* Task instructions *
(A) In two sentences, summarize the playwriting essay below, basing each claim on what it states.
(B) Answer these questions about the playwriting essay below, one line each:
(i) For how many years has the writer pursued playwriting since starting the "50-year sabbatical"?
(ii) Which work by Nietzsche does the essay cite?
(iii) What name does the writer give to everything written without benefit of "instruction"?

In May I completed the first year of a two-year MFA program in dramatic writing at the Tisch School of the Arts at New York University. Over the last few weeks I've inventoried not only the worth of what I produced during that year but also the worth of the whole playwriting endeavor over five years since I started my "50-year sabbatical."
This summer I am experimenting with what I call "Phase 2." I am experimenting with drawing a line between "Phase 1," which contains everything I have ever written to date that was done without benefit of "instruction," and this new phase, which feels driven by a need to write a theatre that has more ballast, balls, and brigand blood in its veins than what I currently see around me here in New York.
Wait -- I have to apologize for the somewhat Jeremiah tone of that last sentence. You see, I have a Jeremiah in me who lurks in the desert that is sometimes my spirit, and he leaps out whenever despair about theatre begins to seep in. And it seeps in often. The main focus of the dramatic writing program at NYU is to equip its students with the tools to become successful commercial dramatic writers. However, this is not the same thing as helping people create theatre that will last, theatre that will enlighten, theatre that will help people rehearse surviving their own mortality (the way Nietzsche talks about the Greek theatre in The Birth of Tragedy). More often than not it births writing that is a product for consumption, grist for the entertainment mill or the next writing workshop, another plug-in for the "matrix" we call mistakenly call "culture."
The Marvelous Maria and I see this kind of theatre all the time, no matter how much or little the ticket price -- writing that has "movie" or "television" marbled all through it in its melodramatic subject matter and the rhythms of its phrasings and pacing. Some of it can be touching and entertaining, but a lot of it is boring because it recycles the limited topic list allowed by modern melodrama, such as dysfunctional families and the bruises of love (but not politics or history, except dismissively), and it draws from the limited paint-box of theatrical colorings known as "realism" so that the pieces begin to sound and feel the same no matter how different they may appear in form.
Thus the Jeremiah rails, and the Jeremiah resolves to write theatre that will matter to people, that will act on people's spirits in such a way that theatregoers will say, at the end of their time in the dark room of dreams and play, that they can date a distinct change in who they are from that moment forward, or at the very least say that they do not breathe the same way at the end of the evening as they did at the beginning. And the Jeremiah goes home and writes and writes and writes to try and bring such a theatre into being.

* Recorded data *

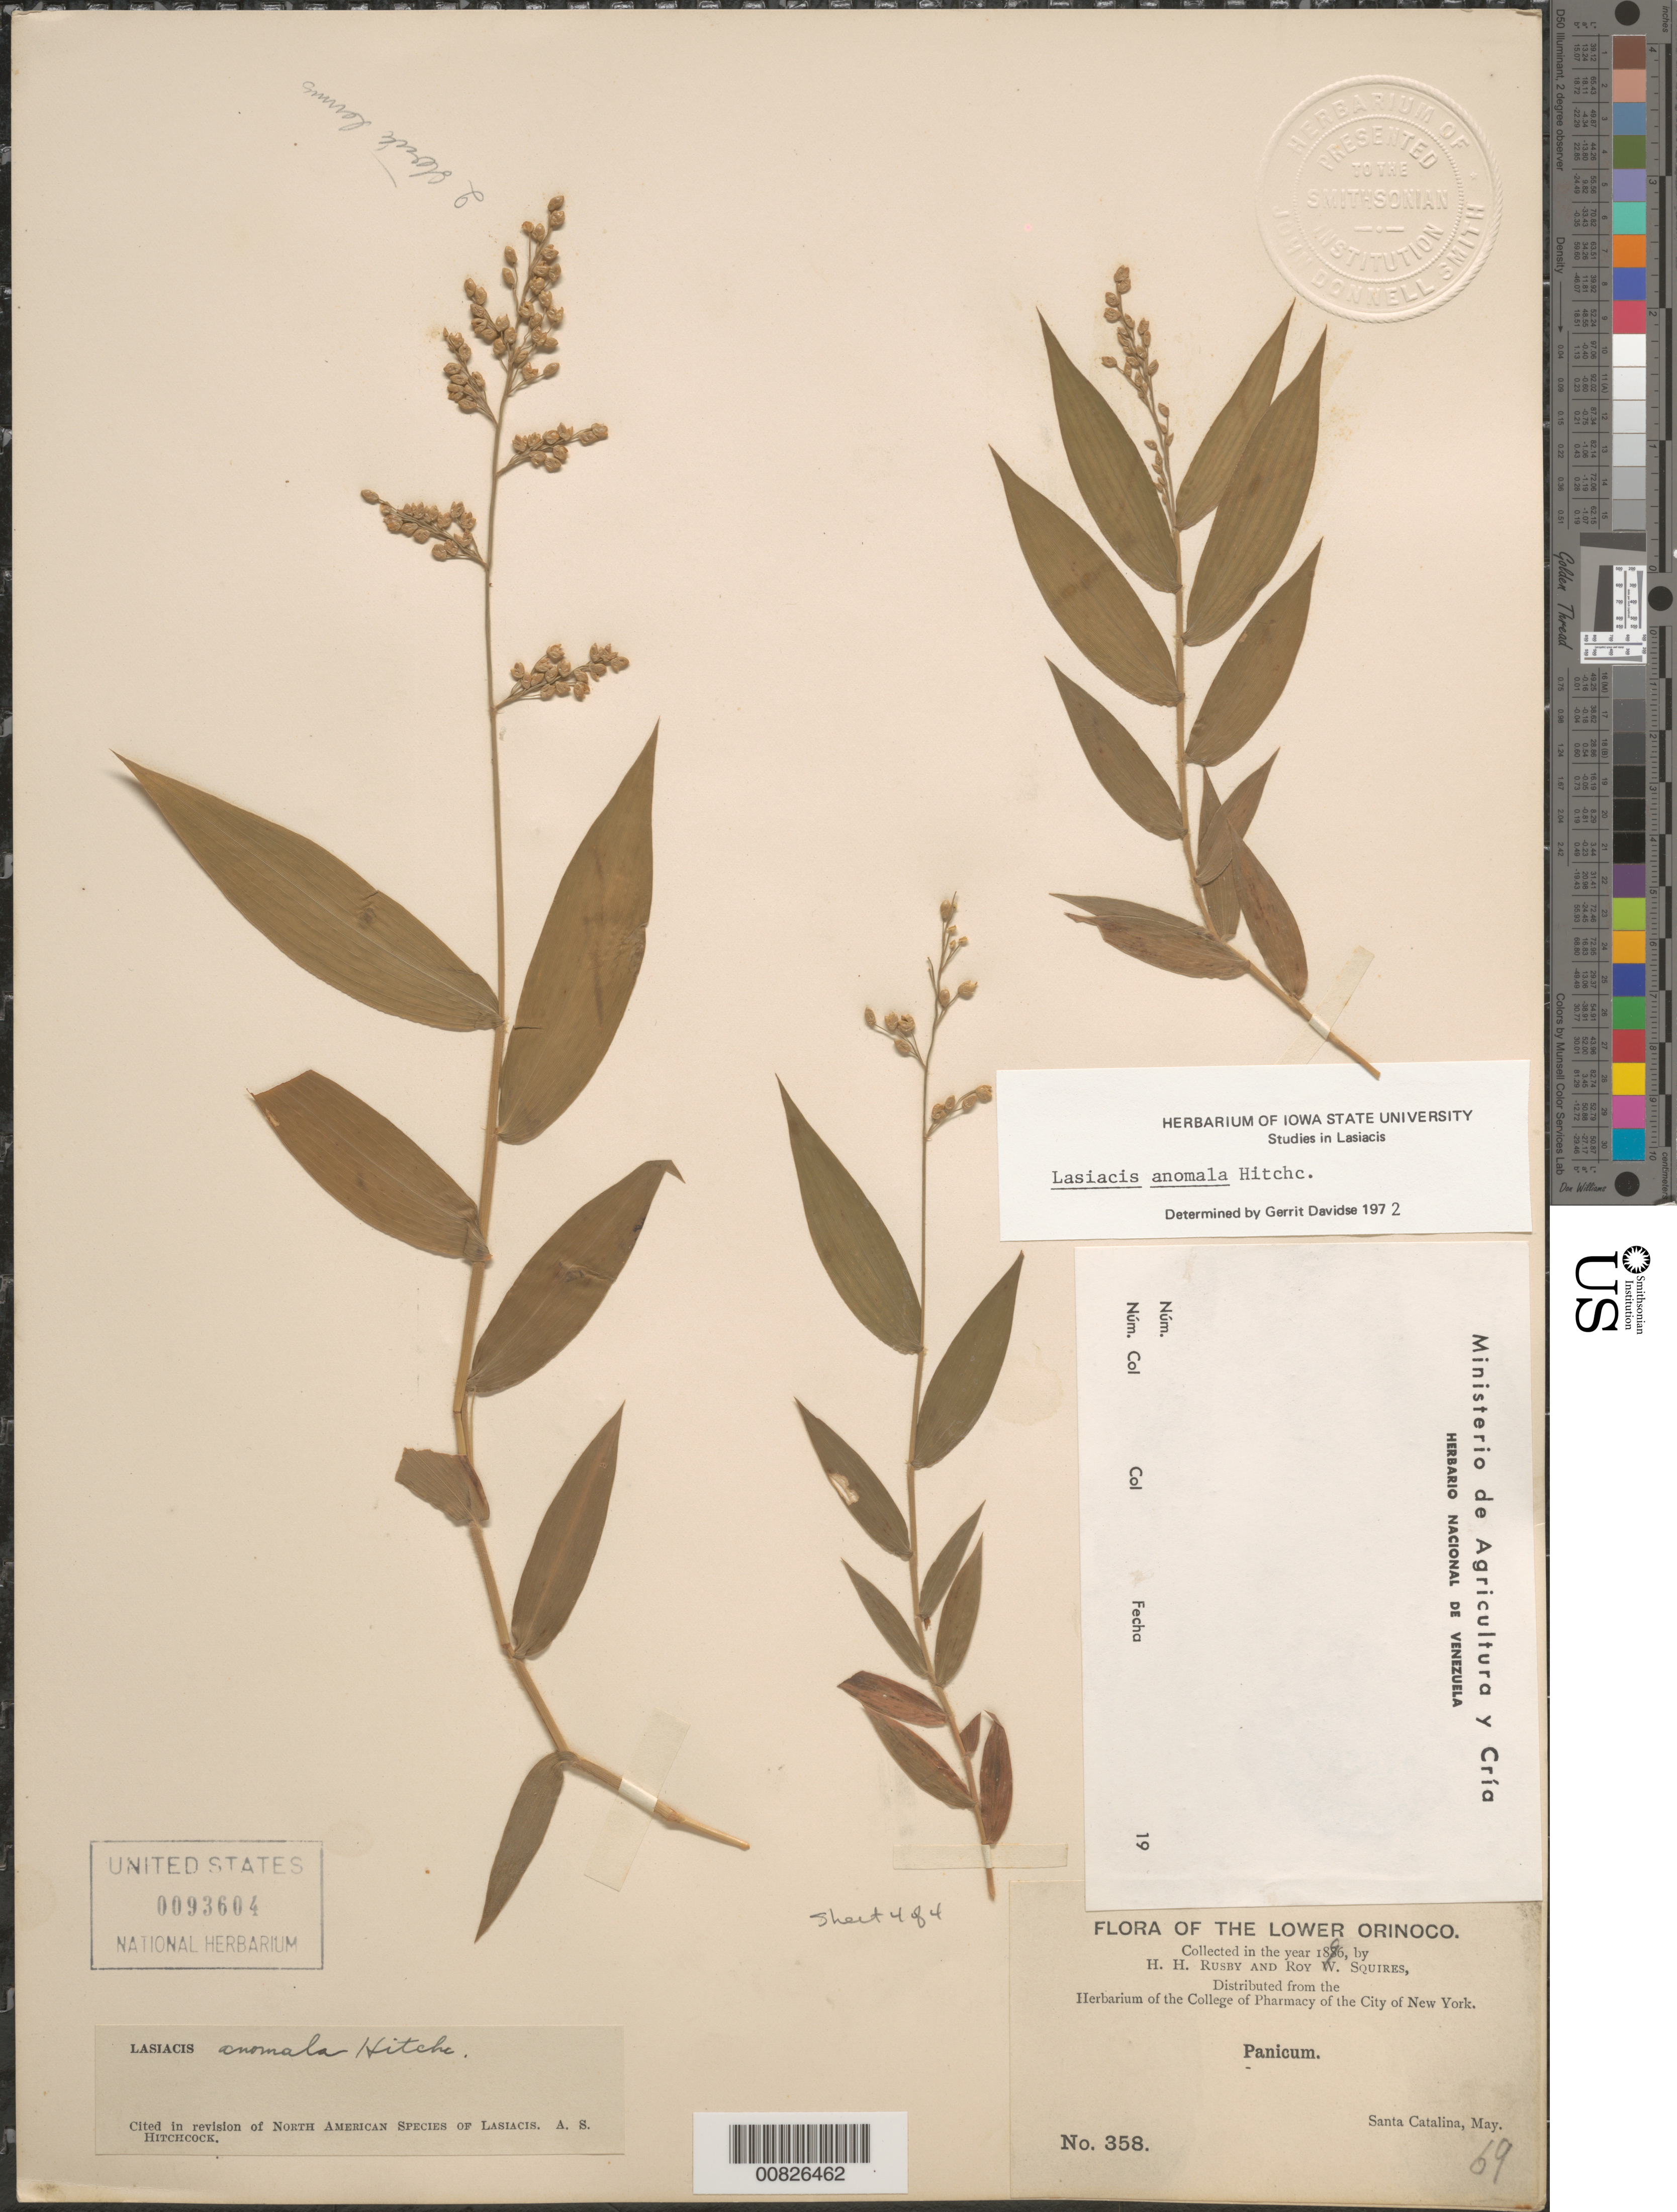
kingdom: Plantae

---

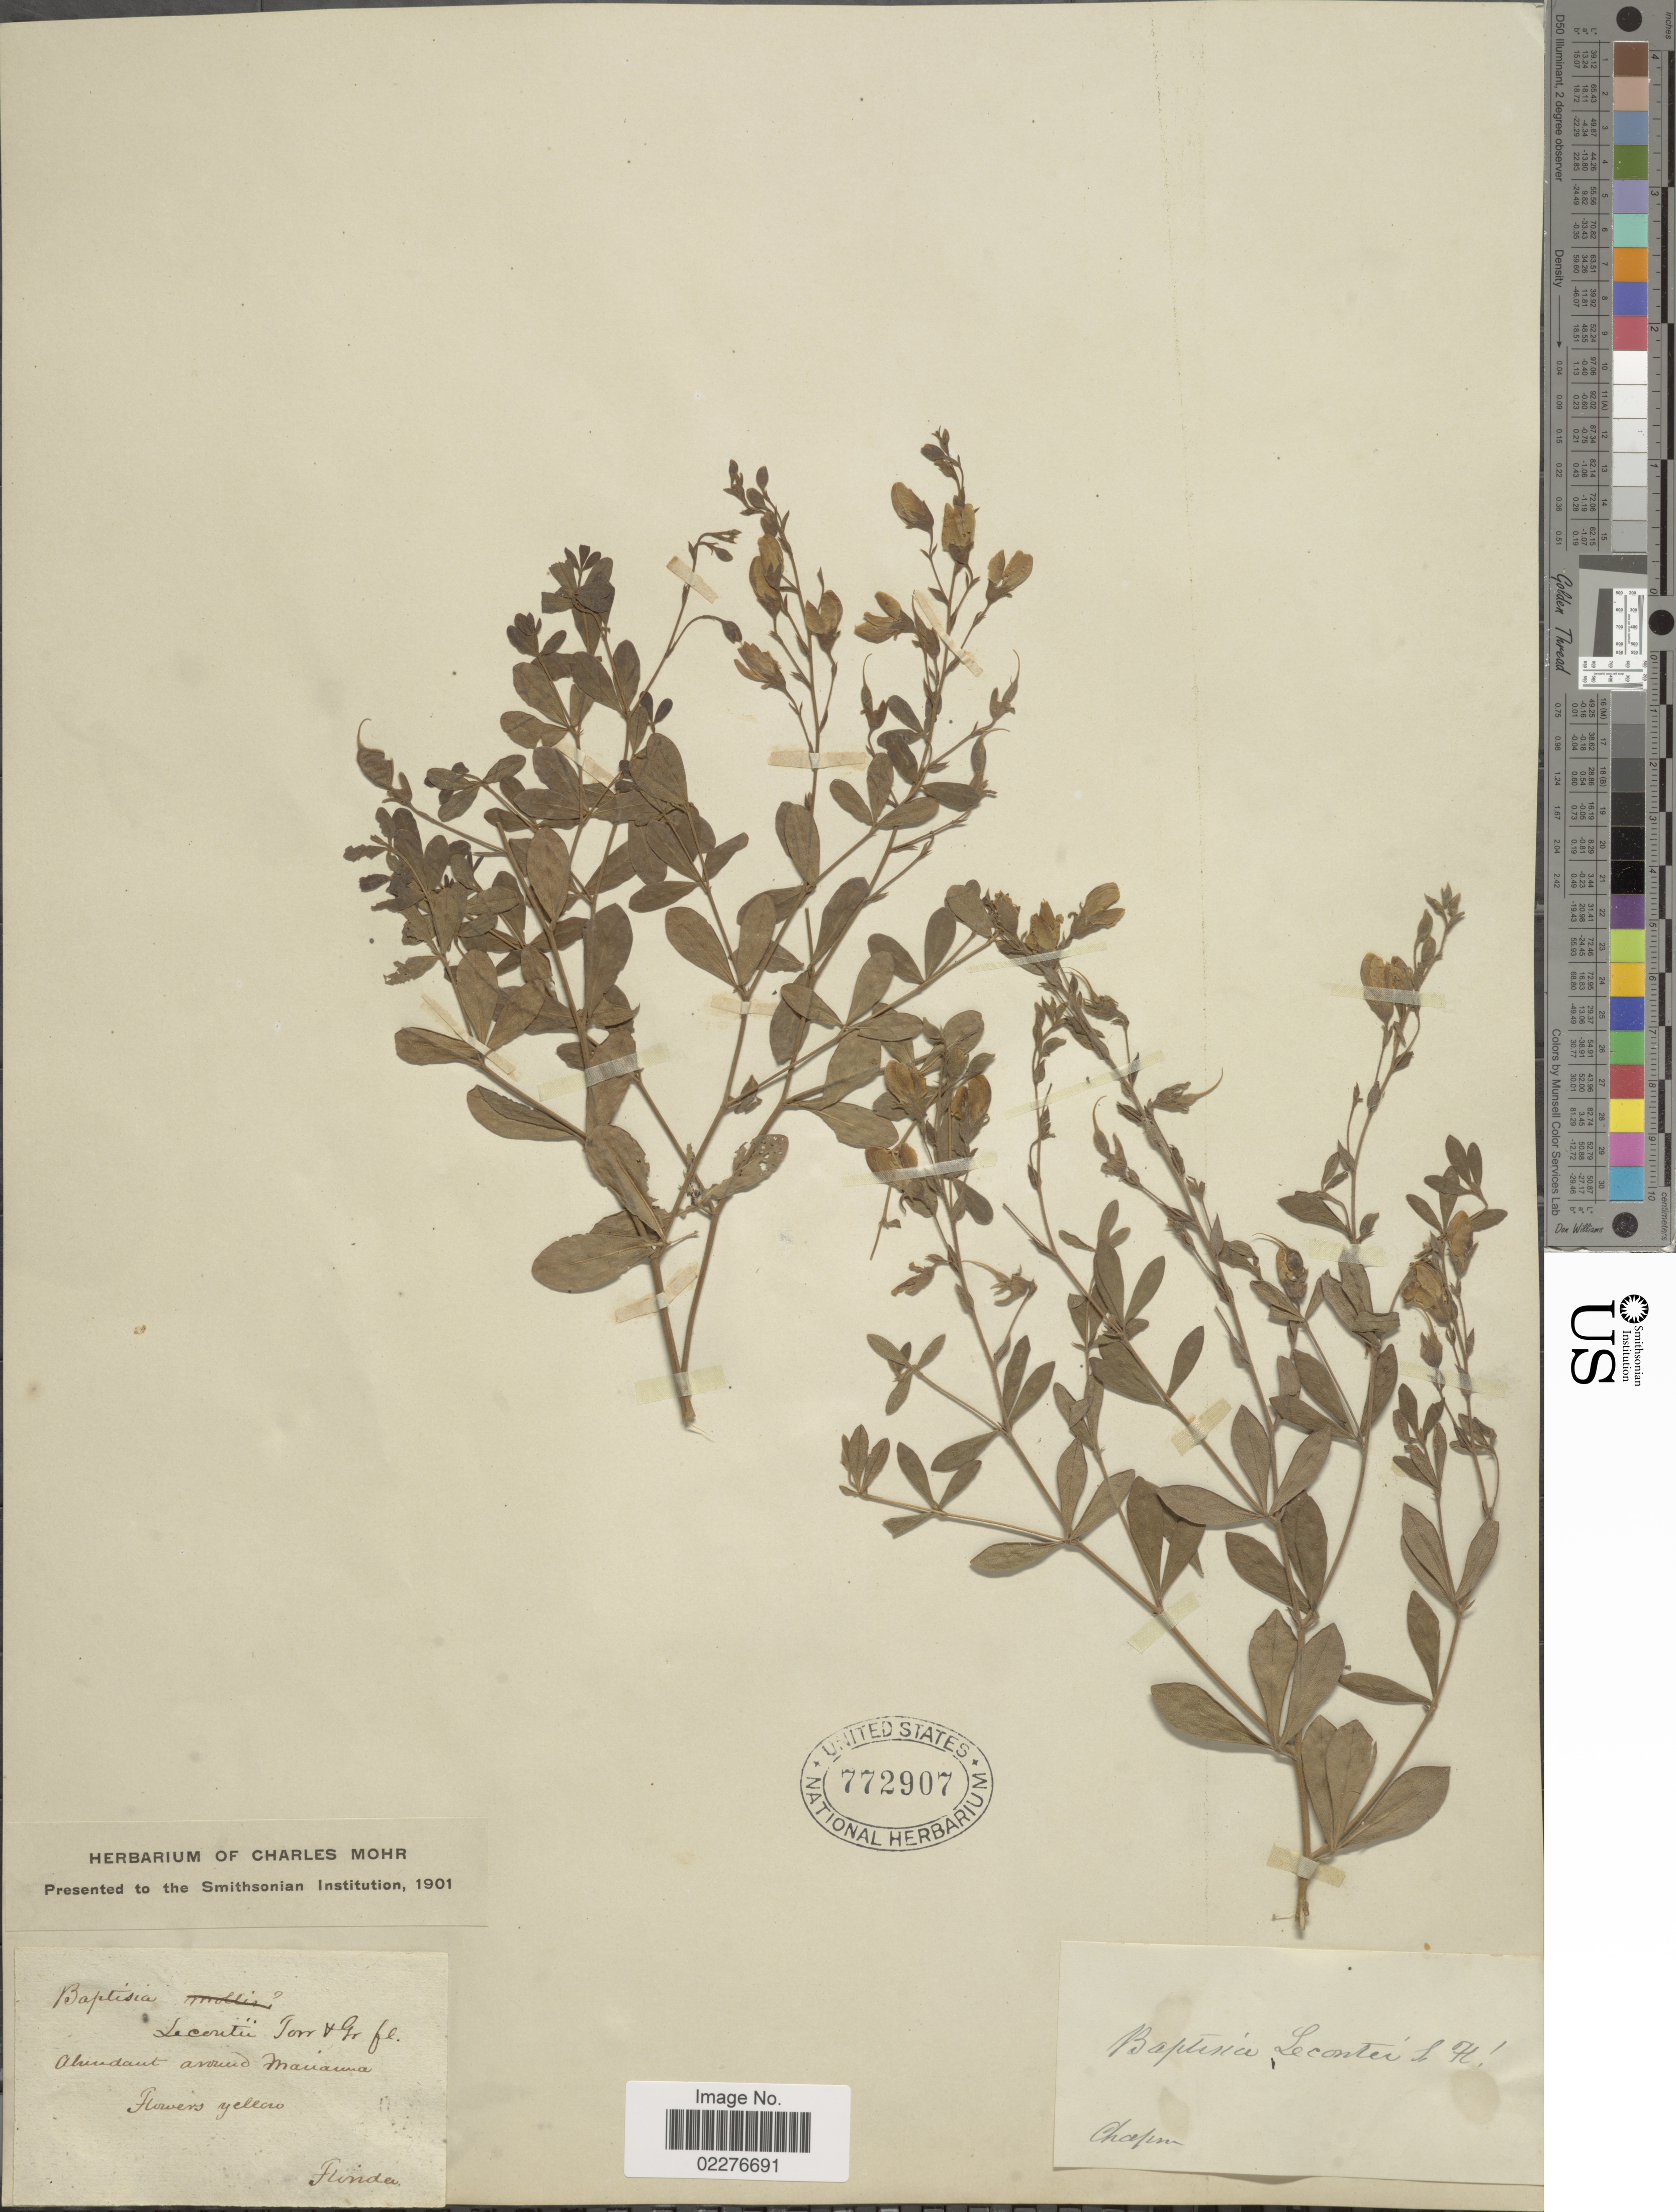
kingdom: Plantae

* Answers given *
(A) Having completed the first year of a two-year MFA program in dramatic writing at the Tisch School of the Arts at New York University, the writer has begun a "Phase 2" aimed at a theatre with more ballast, balls, and brigand blood than what the writer sees in New York. The writer argues that the program mainly equips students to become successful commercial dramatic writers and that much current theatre recycles melodrama's limited topics and realism, and resolves to write theatre that will change the people who see it.

(B)
(i) Five years.
(ii) The Birth of Tragedy.
(iii) "Phase 1."